The idea of the ChildrenGo app, an aggregator of children-friendly places, came up to me and my husband in March this year.
It comes from our own problem which was a pretty simple one. We’ve tried to find a coffee place to visit with our son. He was 11 months old back then and, like many other toddlers, he was (and still is!) very active, curious, and willing to explore the world. So, we had a strange list of requirements for a cafe: a special transforming table, a place to crawl and play for the kid, and tasty coffee for us. And we thought it would be great to have an app where you can look for a place, which meets all our requirements.
We began with a conversation with our potential customers — with other parents.

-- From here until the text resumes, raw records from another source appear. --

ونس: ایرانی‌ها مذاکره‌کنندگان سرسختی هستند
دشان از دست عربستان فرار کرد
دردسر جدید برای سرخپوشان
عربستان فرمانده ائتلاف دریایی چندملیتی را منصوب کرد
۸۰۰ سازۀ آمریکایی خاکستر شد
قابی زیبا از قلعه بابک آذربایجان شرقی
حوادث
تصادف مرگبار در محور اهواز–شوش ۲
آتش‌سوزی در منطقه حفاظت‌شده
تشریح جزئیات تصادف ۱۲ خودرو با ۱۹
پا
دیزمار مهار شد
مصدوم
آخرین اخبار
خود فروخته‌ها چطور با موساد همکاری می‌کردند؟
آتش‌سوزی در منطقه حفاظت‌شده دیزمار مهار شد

We had to understand if they have a similar problem too. So we drafted a survey and sent it to all our friends and acquaintances, to online communities. And we have got a lot of replies! It convinced us the idea is interesting for other parents.
After that we… No, we haven’t write any code yet. We interviewed parents who reply to our survey to meet. We wanted to know what is important for them when they are looking for a place to visit with children. And how we could help them.
Thanks to those meetings we’ve got a lot of new ideas too. We found out that some parents rely on reviews, while other parents are more interested in photos. Some parents look mainly for outer places, while other parents spend their free time in museums.
The next step was to go through all the replies, all the notes from the meetings and made a list of the functionality that is needed to get started. Minimal, so that it can be done quickly.
And only then we started writing code.
Looking back I think even at that stage it was too early because it was possible to start with a list of places in google.docs. But what’s done is done.
We used Python for the backend, and React Native for the mobile app. No regrets, both are great for a quick start.
We tried to follow the Agile ideas but we didn’t follow rituals strictly. For example, we had sprints and we tried to limit it in time. But it didn’t work out. Development in the evenings after the main work does not contribute to this.
We prioritized tasks, did what users asked for first. There were no retrospectives and evaluations of tasks, no strict time limits. We just worked as fast as we could.
The test version was done in about a month and we were ready for the alpha test. But that’s another story.